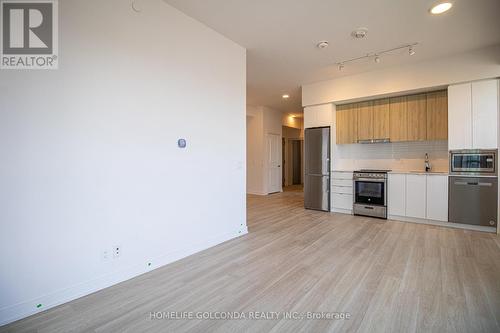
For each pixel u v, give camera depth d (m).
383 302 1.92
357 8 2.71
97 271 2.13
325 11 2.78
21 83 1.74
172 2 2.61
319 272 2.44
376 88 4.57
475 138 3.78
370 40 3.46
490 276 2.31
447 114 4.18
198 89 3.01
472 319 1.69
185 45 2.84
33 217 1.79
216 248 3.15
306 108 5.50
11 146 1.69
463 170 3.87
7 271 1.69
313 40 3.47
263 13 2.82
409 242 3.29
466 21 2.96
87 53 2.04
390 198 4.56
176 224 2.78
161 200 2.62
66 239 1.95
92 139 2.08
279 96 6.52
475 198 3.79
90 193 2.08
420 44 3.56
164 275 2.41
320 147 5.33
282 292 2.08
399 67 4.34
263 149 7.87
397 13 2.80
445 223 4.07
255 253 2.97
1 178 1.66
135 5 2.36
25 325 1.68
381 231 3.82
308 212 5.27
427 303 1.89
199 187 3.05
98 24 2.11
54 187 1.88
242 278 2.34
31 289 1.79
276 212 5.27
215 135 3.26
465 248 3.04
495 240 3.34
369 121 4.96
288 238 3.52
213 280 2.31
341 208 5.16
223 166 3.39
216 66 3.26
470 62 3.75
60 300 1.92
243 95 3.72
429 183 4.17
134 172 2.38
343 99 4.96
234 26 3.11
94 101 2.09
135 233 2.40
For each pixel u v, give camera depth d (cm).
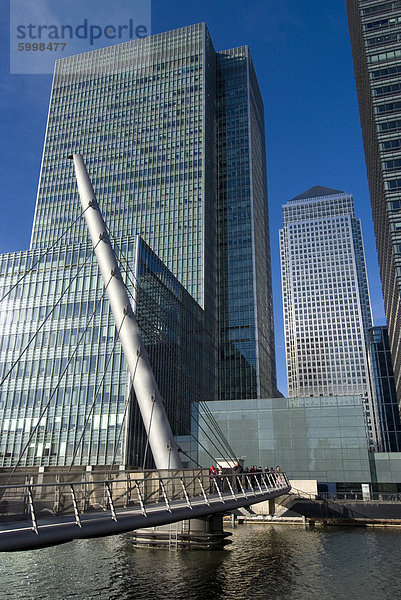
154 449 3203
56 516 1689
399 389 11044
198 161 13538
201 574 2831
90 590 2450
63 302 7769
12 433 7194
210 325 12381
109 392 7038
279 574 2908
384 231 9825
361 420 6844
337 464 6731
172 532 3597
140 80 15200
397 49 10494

☆ ☆ ☆ ☆

- _TASK TO CARRY OUT_: Select and copy every line of the listing with the word "depth".

- _TASK SOLUTION_:
For each pixel u v, give camera depth d (m).
For each pixel u v, give camera depth d (cm).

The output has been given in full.